AUTHOR=Zhu Xinyi , Wen Shen , Deng Shuhang , Wu Gao , Tian Ruyong , Hu Ping , Ye Liguo , Sun Qian , Xu Yang , Deng Gang , Zhang Dong , Yang Shuang , Qi Yangzhi , Chen Qianxue TITLE=A Novel Karyoplasmic Ratio-Based Automatic Recognition Method for Identifying Glioma Circulating Tumor Cells JOURNAL=Frontiers in Oncology VOLUME=12 YEAR=2022 URL=https://www.frontiersin.org/journals/oncology/articles/10.3389/fonc.2022.893769 DOI=10.3389/fonc.2022.893769 ISSN=2234-943X ABSTRACT=Background

Detection of circulating tumor cells (CTCs) is a promising technology in tumor management; however, the slow development of CTC identification methods hinders their clinical utility.

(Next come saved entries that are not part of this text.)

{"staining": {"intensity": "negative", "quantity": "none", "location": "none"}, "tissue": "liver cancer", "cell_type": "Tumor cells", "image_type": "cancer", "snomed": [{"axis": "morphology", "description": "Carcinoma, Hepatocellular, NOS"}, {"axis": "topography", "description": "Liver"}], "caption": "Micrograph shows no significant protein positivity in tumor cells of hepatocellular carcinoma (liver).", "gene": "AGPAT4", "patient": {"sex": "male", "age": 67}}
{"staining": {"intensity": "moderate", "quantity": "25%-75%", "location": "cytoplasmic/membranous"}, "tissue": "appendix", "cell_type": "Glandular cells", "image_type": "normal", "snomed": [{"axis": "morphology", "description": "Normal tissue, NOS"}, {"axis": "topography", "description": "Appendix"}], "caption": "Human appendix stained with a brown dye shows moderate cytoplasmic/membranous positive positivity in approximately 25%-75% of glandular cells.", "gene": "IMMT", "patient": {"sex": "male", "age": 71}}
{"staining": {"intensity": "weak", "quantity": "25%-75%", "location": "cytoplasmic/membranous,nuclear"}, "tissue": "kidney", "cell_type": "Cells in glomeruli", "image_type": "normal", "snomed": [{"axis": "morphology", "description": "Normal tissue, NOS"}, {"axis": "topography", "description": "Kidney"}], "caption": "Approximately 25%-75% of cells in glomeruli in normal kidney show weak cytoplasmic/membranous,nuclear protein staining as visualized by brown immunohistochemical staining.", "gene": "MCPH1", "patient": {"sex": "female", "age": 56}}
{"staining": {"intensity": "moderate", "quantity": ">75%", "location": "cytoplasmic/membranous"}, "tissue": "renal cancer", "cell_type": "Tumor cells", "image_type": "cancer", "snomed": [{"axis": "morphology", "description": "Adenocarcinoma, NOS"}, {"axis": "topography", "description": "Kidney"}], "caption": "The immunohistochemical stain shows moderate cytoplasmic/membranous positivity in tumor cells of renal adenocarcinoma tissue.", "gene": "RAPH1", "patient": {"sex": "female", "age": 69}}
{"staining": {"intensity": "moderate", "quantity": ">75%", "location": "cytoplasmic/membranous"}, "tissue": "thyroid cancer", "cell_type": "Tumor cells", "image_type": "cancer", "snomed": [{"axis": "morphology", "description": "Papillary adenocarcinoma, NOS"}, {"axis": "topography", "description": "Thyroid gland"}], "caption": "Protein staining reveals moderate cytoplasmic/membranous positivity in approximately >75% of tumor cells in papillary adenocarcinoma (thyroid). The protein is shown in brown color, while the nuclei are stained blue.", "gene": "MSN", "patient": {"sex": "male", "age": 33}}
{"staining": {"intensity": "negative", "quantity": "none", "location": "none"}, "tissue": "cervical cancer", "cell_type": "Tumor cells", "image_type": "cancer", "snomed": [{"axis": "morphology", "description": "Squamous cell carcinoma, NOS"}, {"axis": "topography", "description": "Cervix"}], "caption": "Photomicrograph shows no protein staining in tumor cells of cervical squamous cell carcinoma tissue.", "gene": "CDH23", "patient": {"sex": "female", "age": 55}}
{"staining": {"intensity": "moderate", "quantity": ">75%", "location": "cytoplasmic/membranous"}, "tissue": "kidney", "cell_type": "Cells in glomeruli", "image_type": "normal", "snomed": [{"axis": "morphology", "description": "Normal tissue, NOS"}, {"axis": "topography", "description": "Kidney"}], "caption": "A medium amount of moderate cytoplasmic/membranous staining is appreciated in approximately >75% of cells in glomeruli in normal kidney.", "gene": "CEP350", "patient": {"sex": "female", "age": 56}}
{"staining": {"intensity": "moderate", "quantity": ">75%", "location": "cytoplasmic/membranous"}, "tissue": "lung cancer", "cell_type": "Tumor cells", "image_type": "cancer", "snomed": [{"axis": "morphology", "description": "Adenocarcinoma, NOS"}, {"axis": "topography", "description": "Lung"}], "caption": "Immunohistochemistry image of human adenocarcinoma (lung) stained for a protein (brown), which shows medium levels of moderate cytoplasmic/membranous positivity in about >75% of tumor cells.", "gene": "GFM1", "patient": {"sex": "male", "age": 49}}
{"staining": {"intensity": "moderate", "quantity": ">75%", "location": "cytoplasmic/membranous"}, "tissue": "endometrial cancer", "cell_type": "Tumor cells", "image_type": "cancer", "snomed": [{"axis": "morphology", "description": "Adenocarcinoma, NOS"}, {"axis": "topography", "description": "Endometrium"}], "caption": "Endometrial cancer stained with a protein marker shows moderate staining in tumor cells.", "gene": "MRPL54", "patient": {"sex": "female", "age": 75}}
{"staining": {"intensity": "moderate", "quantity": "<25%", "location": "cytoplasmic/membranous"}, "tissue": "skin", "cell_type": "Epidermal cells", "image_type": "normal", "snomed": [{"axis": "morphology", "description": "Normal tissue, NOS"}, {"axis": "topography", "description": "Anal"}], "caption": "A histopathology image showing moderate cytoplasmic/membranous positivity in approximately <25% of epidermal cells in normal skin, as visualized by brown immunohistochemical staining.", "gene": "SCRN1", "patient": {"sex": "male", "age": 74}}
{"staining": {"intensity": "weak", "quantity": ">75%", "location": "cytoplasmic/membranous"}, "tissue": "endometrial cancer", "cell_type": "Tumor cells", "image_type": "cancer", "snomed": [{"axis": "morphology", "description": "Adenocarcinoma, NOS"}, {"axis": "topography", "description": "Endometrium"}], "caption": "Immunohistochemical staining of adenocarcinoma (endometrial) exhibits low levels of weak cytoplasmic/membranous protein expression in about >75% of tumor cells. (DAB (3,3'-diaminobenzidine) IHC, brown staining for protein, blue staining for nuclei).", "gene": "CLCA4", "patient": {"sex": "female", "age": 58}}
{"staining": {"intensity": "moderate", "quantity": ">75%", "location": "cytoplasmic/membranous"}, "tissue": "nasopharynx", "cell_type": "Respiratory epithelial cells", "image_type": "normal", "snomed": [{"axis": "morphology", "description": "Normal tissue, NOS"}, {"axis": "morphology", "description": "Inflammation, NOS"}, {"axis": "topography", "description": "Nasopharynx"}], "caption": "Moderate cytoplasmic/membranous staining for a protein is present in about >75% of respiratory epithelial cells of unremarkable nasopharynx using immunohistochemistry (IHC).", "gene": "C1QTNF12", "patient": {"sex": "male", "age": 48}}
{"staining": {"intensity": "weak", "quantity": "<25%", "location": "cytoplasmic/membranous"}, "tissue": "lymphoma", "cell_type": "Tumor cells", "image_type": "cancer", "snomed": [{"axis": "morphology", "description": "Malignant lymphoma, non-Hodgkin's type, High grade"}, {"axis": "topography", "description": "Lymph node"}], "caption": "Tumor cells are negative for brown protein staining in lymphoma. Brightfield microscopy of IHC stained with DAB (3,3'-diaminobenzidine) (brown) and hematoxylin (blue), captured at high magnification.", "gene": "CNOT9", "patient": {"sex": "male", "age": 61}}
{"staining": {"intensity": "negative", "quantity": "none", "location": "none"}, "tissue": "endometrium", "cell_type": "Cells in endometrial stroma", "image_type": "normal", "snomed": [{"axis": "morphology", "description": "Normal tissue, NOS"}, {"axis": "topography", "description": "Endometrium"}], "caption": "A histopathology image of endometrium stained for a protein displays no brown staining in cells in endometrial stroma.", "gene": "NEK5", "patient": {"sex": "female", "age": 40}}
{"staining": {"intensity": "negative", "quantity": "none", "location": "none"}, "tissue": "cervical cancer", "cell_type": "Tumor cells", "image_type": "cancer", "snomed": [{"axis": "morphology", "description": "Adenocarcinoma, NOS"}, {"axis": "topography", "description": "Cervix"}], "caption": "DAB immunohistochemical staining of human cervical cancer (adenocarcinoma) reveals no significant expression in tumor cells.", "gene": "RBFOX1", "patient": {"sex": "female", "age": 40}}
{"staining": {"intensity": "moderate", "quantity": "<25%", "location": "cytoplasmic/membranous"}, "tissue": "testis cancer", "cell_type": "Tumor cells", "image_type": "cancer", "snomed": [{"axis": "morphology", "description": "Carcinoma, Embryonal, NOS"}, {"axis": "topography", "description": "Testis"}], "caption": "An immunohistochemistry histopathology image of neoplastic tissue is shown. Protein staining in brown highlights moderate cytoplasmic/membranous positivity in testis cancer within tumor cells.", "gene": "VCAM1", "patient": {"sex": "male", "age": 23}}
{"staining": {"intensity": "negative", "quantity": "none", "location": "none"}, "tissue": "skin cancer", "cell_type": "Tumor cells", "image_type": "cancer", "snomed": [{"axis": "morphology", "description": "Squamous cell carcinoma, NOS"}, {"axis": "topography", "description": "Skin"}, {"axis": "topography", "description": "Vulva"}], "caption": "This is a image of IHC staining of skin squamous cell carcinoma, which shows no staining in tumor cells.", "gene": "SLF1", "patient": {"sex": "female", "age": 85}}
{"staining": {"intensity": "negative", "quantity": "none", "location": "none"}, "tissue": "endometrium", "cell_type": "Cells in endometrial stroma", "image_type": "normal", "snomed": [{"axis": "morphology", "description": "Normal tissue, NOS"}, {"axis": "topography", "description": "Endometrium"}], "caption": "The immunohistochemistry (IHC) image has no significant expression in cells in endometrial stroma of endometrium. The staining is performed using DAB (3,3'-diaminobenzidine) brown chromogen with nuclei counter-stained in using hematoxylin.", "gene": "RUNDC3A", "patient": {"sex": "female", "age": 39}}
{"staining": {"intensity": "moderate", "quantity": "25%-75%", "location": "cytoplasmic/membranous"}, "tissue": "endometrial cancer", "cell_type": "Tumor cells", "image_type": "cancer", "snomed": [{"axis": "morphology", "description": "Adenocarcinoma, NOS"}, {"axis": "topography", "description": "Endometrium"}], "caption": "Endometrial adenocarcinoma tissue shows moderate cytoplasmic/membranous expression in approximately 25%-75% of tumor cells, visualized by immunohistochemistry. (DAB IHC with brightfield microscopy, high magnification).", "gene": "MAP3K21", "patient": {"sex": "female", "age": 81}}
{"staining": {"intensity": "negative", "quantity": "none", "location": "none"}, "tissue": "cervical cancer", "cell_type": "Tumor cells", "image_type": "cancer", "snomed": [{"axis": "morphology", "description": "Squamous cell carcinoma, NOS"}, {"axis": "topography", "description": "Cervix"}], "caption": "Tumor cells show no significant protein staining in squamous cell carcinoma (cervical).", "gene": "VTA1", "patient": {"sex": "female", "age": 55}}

Moreover, CTC detection is currently challenging owing to major issues such as isolation and correct identification. To improve the identification efficiency of glioma CTCs, we developed a karyoplasmic ratio (KR)-based identification method and constructed an automatic recognition algorithm. We also intended to determine the correlation between high-KR CTC and patients’ clinical characteristics.

Methods

CTCs were isolated from the peripheral blood samples of 68 glioma patients and analyzed using DNA-seq and immunofluorescence staining. Subsequently, the clinical information of both glioma patients and matched individuals was collected for analyses. ROC curve was performed to evaluate the efficiency of the KR-based identification method. Finally, CTC images were captured and used for developing a CTC recognition algorithm.

Results

KR was a better parameter than cell size for identifying glioma CTCs. We demonstrated that low CTC counts were independently associated with isocitrate dehydrogenase (IDH) mutations (p = 0.024) and 1p19q co-deletion status (p = 0.05), highlighting its utility in predicting oligodendroglioma (area under the curve = 0.770). The accuracy, sensitivity, and specificity of our algorithm were 93.4%, 81.0%, and 97.4%, respectively, whereas the precision and F1 score were 90.9% and 85.7%, respectively.

Conclusion

Our findings remarkably increased the efficiency of detecting glioma CTCs and revealed a correlation between CTC counts and patients’ clinical characteristics. This will allow researchers to further investigate the clinical utility of CTCs. Moreover, our automatic recognition algorithm can maintain high precision in the CTC identification process, shorten the time and cost, and significantly reduce the burden on clinicians.